» Task goal: Give the listing again word for word. Skip the pictures.

» Supplied material:

※ ※ ※

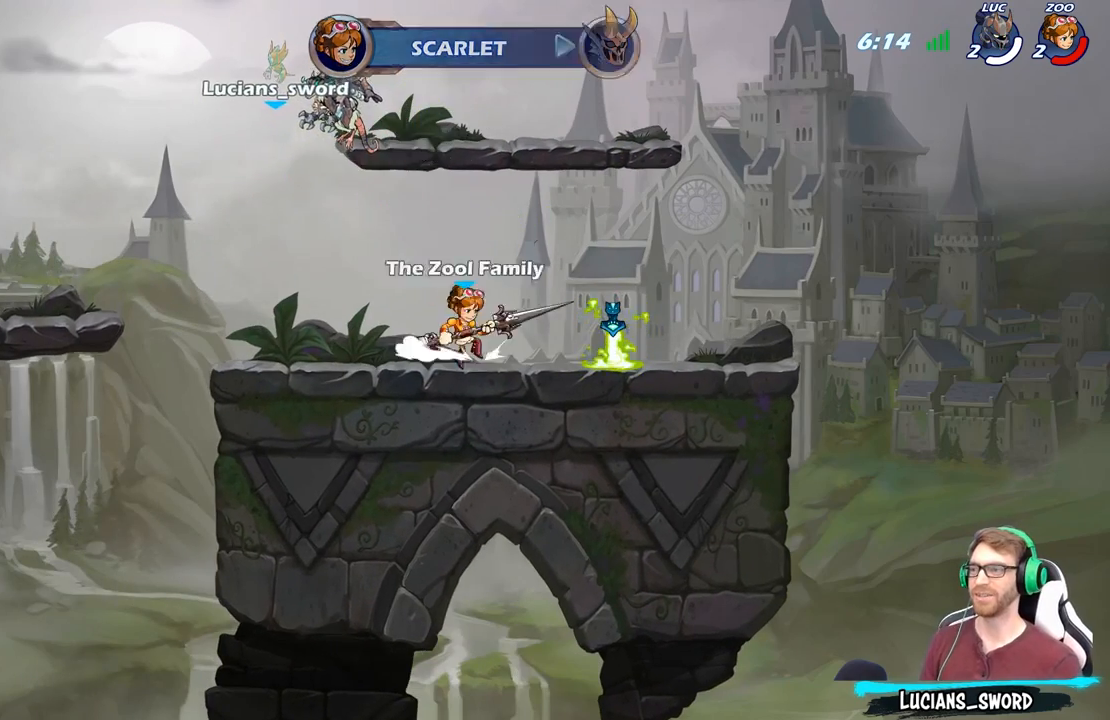
{"buttons": [], "left_stick": "center", "right_stick": "center", "events": []}
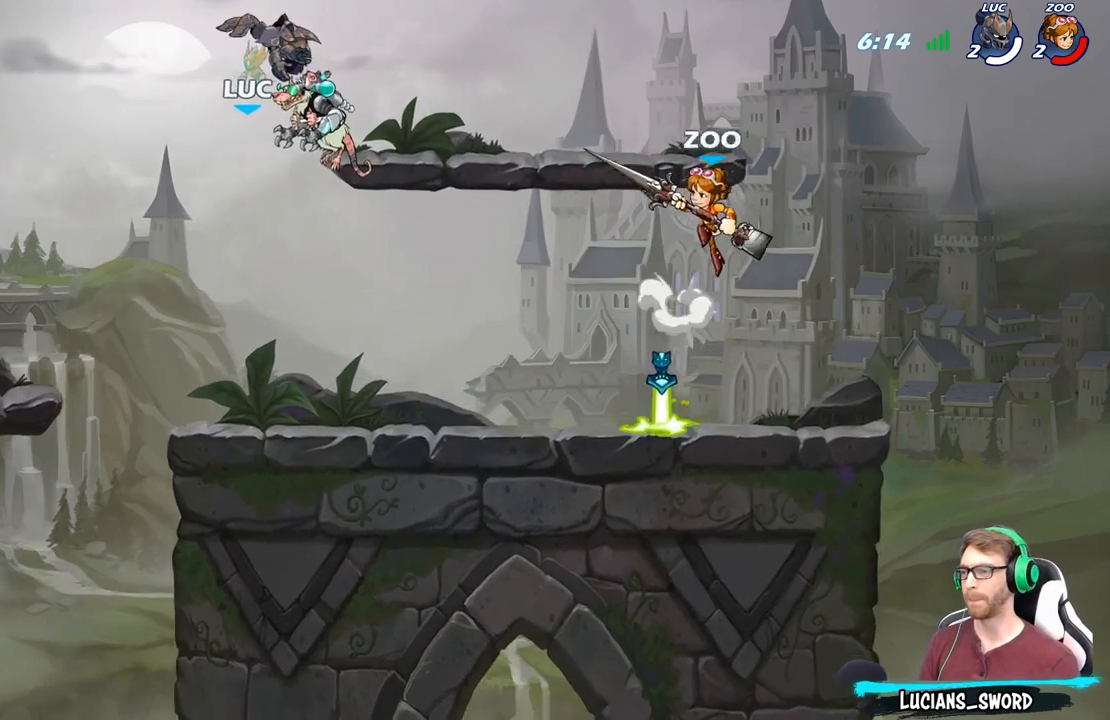
{"buttons": [], "left_stick": "right", "right_stick": "center", "events": [[417, "left_stick", "right"]]}
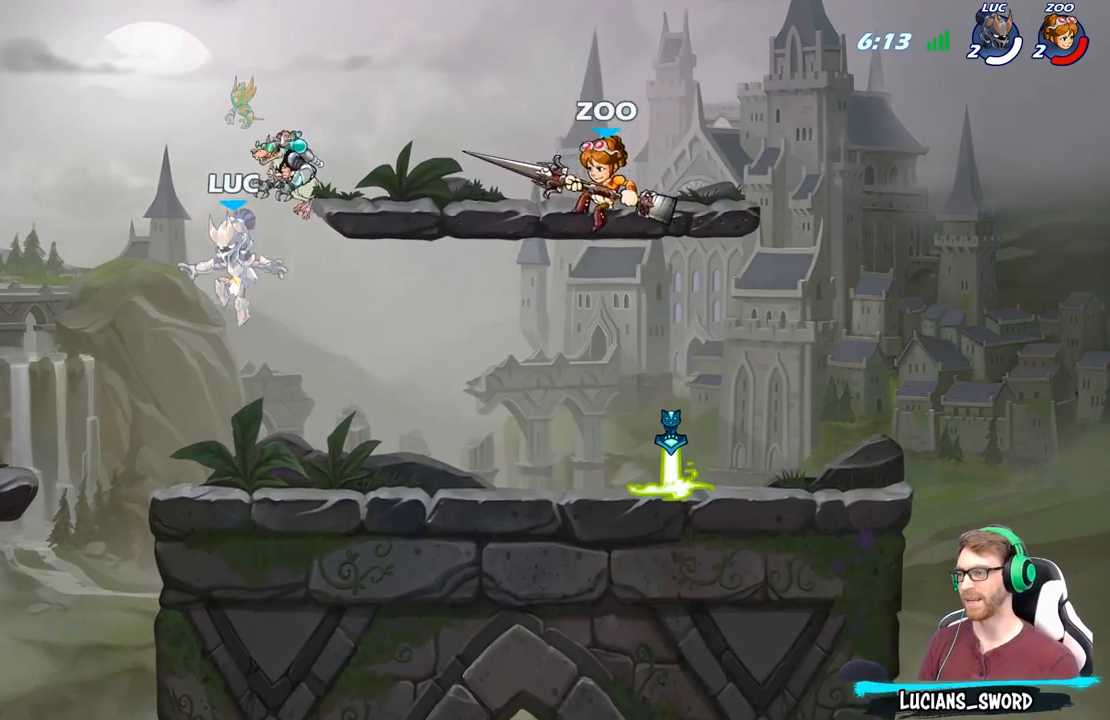
{"buttons": ["A", "R2"], "left_stick": "right", "right_stick": "center", "events": [[383, "R2", "down"], [433, "A", "down"]]}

※ ※ ※

» Your solution:
{"buttons": [], "left_stick": "center", "right_stick": "center", "events": []}
{"buttons": [], "left_stick": "right", "right_stick": "center", "events": [[417, "left_stick", "right"]]}
{"buttons": ["A", "R2"], "left_stick": "right", "right_stick": "center", "events": [[383, "R2", "down"], [433, "A", "down"]]}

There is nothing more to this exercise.